For readers tracking the AI tutors push in Asia and Singapore's AI governance, the school curriculum is the public-facing layer of a deeper national strategy that links workforce, model governance, and citizen literacy.
What Could Go Wrong
The rollout is not without risks. The most acute is teacher capacity. Singapore's secondary teachers are already balancing PSLE preparation pressure, mother tongue requirements, and Character & Citizenship redesigns. Adding twelve hours of AI literacy is meaningful even if MOE has been careful to embed it within existing modules rather than as a new subject.
A second risk is curriculum drift. The syllabus needs to update at least annually to keep pace with model capability changes, and MOE's traditional curriculum revision cadence is much slower than that. The team has built a six-monthly review cycle into the programme, but that cycle is unproven.
What Other Asian Education Systems Should Watch
The Singapore approach is exportable, but only partially. The country's small scale, single national system, and well-funded teacher training infrastructure make rollout easier than it would be in a federal system. Indonesia, the Philippines, or India would face significantly different operational challenges. The pieces that travel are the syllabus design, the case study library, and the teacher fellowship structure. The pieces that do not travel are the speed of central decision-making and the budget per student.
Frequently Asked Questions
Are primary school students included?
Not yet. The current rollout covers secondary 1 to 4. MOE has begun scoping a primary-school version, but the team consider primary-age AI literacy a separate design challenge that needs a different pedagogical approach.

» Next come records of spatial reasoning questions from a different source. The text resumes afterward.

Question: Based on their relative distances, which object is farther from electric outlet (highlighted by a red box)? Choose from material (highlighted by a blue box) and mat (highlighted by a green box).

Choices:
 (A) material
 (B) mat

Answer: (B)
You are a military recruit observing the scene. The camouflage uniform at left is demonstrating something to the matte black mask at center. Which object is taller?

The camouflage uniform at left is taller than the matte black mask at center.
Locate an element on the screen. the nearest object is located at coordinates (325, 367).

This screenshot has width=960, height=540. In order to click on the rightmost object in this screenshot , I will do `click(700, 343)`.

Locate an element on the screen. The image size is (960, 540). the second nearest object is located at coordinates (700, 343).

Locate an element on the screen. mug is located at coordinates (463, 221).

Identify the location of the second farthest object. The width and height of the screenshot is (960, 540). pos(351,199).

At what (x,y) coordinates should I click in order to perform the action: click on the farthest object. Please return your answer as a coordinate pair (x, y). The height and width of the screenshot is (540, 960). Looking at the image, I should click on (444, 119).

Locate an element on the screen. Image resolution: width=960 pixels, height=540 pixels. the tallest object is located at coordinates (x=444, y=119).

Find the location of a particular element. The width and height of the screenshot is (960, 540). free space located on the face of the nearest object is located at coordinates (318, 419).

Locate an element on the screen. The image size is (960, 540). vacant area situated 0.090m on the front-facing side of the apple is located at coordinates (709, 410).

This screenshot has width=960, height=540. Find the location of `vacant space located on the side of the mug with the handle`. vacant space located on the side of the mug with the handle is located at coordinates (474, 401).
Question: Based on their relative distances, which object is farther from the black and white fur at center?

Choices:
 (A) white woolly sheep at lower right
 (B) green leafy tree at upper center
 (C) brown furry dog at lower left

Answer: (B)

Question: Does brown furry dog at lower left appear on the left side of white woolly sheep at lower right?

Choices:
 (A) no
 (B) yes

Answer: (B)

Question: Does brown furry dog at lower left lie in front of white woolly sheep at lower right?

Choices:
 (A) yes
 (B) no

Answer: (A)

Which AI tools do students use in class?
MOE has procured nine AI tool licences for classroom use, including Anthropic Claude, Microsoft Copilot for Education, Google Gemini, and four Singapore-built tools. Students do not use general consumer ChatGPT during the classroom hours.
Is parental opt-out allowed?
No. AI literacy is now compulsory under MOE policy, similar to other Character & Citizenship Education modules.
How is the programme funded?
The USD 9 million programme spend is separate from the wider National AI Strategy 2.0 budget. Schools receive an annual top-up grant for AI tools, and teacher fellowship costs are funded centrally through NIE.